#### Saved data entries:
=-=-=
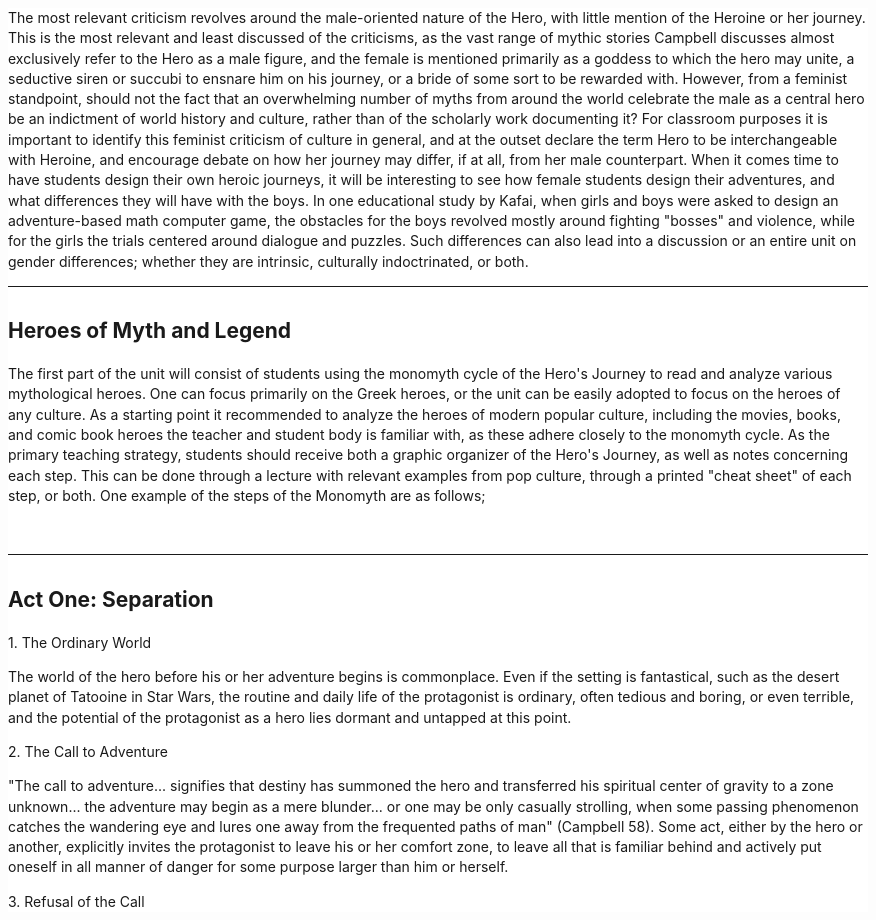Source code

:The most relevant criticism revolves around the male-oriented nature of the Hero, with little mention of the Heroine or her journey. This is the most relevant and least discussed of the criticisms, as the vast range of mythic stories Campbell discusses almost exclusively refer to the Hero as a male figure, and the female is mentioned primarily as a goddess to which the hero may unite, a seductive siren or succubi to ensnare him on his journey, or a bride of some sort to be rewarded with. However, from a feminist standpoint, should not the fact that an overwhelming number of myths from around the world celebrate the male as a central hero be an indictment of world history and culture, rather than of the scholarly work documenting it? For classroom purposes it is important to identify this feminist criticism of culture in general, and at the outset declare the term Hero to be interchangeable with Heroine, and encourage debate on how her journey may differ, if at all, from her male counterpart. When it comes time to have students design their own heroic journeys, it will be interesting to see how female students design their adventures, and what differences they will have with the boys. In one educational study by Kafai, when girls and boys were asked to design an adventure-based math computer game, the obstacles for the boys revolved mostly around fighting "bosses" and violence, while for the girls the trials centered around dialogue and puzzles. Such differences can also lead into a discussion or an entire unit on gender differences; whether they are intrinsic, culturally indoctrinated, or both.
</p>
<hr/>
<h2>
Heroes of Myth and Legend
</h2>
<p>
The first part of the unit will consist of students using the monomyth cycle of the Hero's Journey to read and analyze various mythological heroes. One can focus primarily on the Greek heroes, or the unit can be easily adopted to focus on the heroes of any culture. As a starting point it recommended to analyze the heroes of modern popular culture, including the movies, books, and comic book heroes the teacher and student body is familiar with, as these adhere closely to the monomyth cycle. As the primary teaching strategy, students should receive both a graphic organizer of the Hero's Journey, as well as notes concerning each step. This can be done through a lecture with relevant examples from pop culture, through a printed "cheat sheet" of each step, or both. One example of the steps of the Monomyth are as follows;
</p>
<p>
<img alt="" src="../../../images/2013/1/13.01.11.02.jpg"/>
</p>
<hr/>
<h2>
Act One: Separation
</h2>
<p>
1. The Ordinary World
</p>
<p>
The world of the hero before his or her adventure begins is commonplace. Even if the setting is fantastical, such as the desert planet of Tatooine in Star Wars, the routine and daily life of the protagonist is ordinary, often tedious and boring, or even terrible, and the potential of the protagonist as a hero lies dormant and untapped at this point.
</p>
<p>
2. The Call to Adventure
</p>
<p>
"The call to adventure... signifies that destiny has summoned the hero and transferred his spiritual center of gravity to a zone unknown... the adventure may begin as a mere blunder... or one may be only casually strolling, when some passing phenomenon catches the wandering eye and lures one away from the frequented paths of man" (Campbell 58). Some act, either by the hero or another, explicitly invites the protagonist to leave his or her comfort zone, to leave all that is familiar behind and actively put oneself in all manner of danger for some purpose larger than him or herself.
</p>
<p>
3. Refusal of the Call
</p>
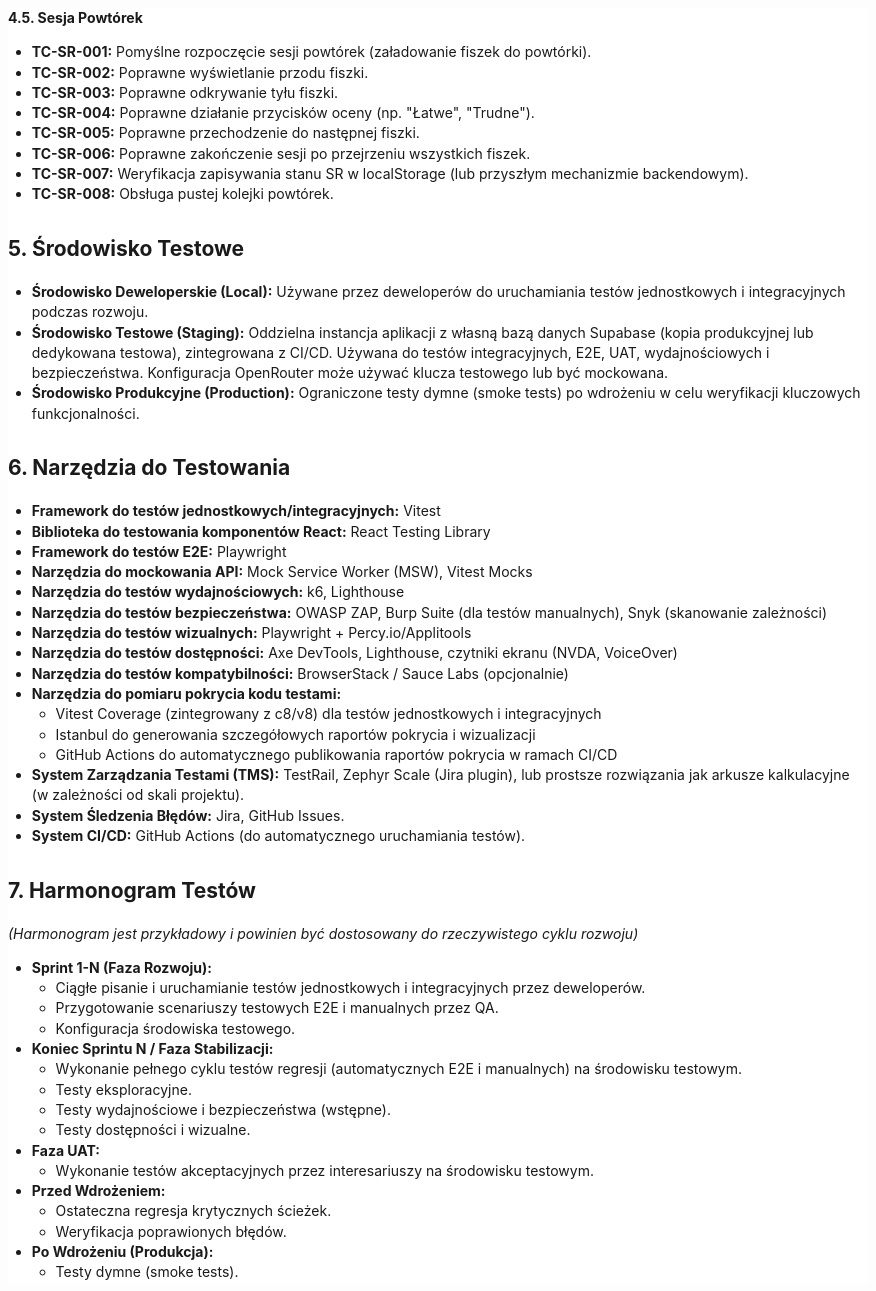 **4.5. Sesja Powtórek**

* **TC-SR-001:** Pomyślne rozpoczęcie sesji powtórek (załadowanie fiszek do powtórki).
* **TC-SR-002:** Poprawne wyświetlanie przodu fiszki.
* **TC-SR-003:** Poprawne odkrywanie tyłu fiszki.
* **TC-SR-004:** Poprawne działanie przycisków oceny (np. "Łatwe", "Trudne").
* **TC-SR-005:** Poprawne przechodzenie do następnej fiszki.
* **TC-SR-006:** Poprawne zakończenie sesji po przejrzeniu wszystkich fiszek.
* **TC-SR-007:** Weryfikacja zapisywania stanu SR w localStorage (lub przyszłym mechanizmie backendowym).
* **TC-SR-008:** Obsługa pustej kolejki powtórek.

## 5. Środowisko Testowe

* **Środowisko Deweloperskie (Local):** Używane przez deweloperów do uruchamiania testów jednostkowych i integracyjnych podczas rozwoju.
* **Środowisko Testowe (Staging):** Oddzielna instancja aplikacji z własną bazą danych Supabase (kopia produkcyjnej lub dedykowana testowa), zintegrowana z CI/CD. Używana do testów integracyjnych, E2E, UAT, wydajnościowych i bezpieczeństwa. Konfiguracja OpenRouter może używać klucza testowego lub być mockowana.
* **Środowisko Produkcyjne (Production):** Ograniczone testy dymne (smoke tests) po wdrożeniu w celu weryfikacji kluczowych funkcjonalności.

## 6. Narzędzia do Testowania

* **Framework do testów jednostkowych/integracyjnych:** Vitest
* **Biblioteka do testowania komponentów React:** React Testing Library
* **Framework do testów E2E:** Playwright
* **Narzędzia do mockowania API:** Mock Service Worker (MSW), Vitest Mocks
* **Narzędzia do testów wydajnościowych:** k6, Lighthouse
* **Narzędzia do testów bezpieczeństwa:** OWASP ZAP, Burp Suite (dla testów manualnych), Snyk (skanowanie zależności)
* **Narzędzia do testów wizualnych:** Playwright + Percy.io/Applitools
* **Narzędzia do testów dostępności:** Axe DevTools, Lighthouse, czytniki ekranu (NVDA, VoiceOver)
* **Narzędzia do testów kompatybilności:** BrowserStack / Sauce Labs (opcjonalnie)
* **Narzędzia do pomiaru pokrycia kodu testami:**
  * Vitest Coverage (zintegrowany z c8/v8) dla testów jednostkowych i integracyjnych
  * Istanbul do generowania szczegółowych raportów pokrycia i wizualizacji
  * GitHub Actions do automatycznego publikowania raportów pokrycia w ramach CI/CD
* **System Zarządzania Testami (TMS):** TestRail, Zephyr Scale (Jira plugin), lub prostsze rozwiązania jak arkusze kalkulacyjne (w zależności od skali projektu).
* **System Śledzenia Błędów:** Jira, GitHub Issues.
* **System CI/CD:** GitHub Actions (do automatycznego uruchamiania testów).

## 7. Harmonogram Testów

*(Harmonogram jest przykładowy i powinien być dostosowany do rzeczywistego cyklu rozwoju)*

* **Sprint 1-N (Faza Rozwoju):**
  * Ciągłe pisanie i uruchamianie testów jednostkowych i integracyjnych przez deweloperów.
  * Przygotowanie scenariuszy testowych E2E i manualnych przez QA.
  * Konfiguracja środowiska testowego.
* **Koniec Sprintu N / Faza Stabilizacji:**
  * Wykonanie pełnego cyklu testów regresji (automatycznych E2E i manualnych) na środowisku testowym.
  * Testy eksploracyjne.
  * Testy wydajnościowe i bezpieczeństwa (wstępne).
  * Testy dostępności i wizualne.
* **Faza UAT:**
  * Wykonanie testów akceptacyjnych przez interesariuszy na środowisku testowym.
* **Przed Wdrożeniem:**
  * Ostateczna regresja krytycznych ścieżek.
  * Weryfikacja poprawionych błędów.
* **Po Wdrożeniu (Produkcja):**
  * Testy dymne (smoke tests).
=-=-=
#### WORK REQUIRED:
Gather each line of the records holding the string "środowisku".

#### ANSWER TO THIS EXERCISE:
  * Wykonanie pełnego cyklu testów regresji (automatycznych E2E i manualnych) na środowisku testowym.
  * Wykonanie testów akceptacyjnych przez interesariuszy na środowisku testowym.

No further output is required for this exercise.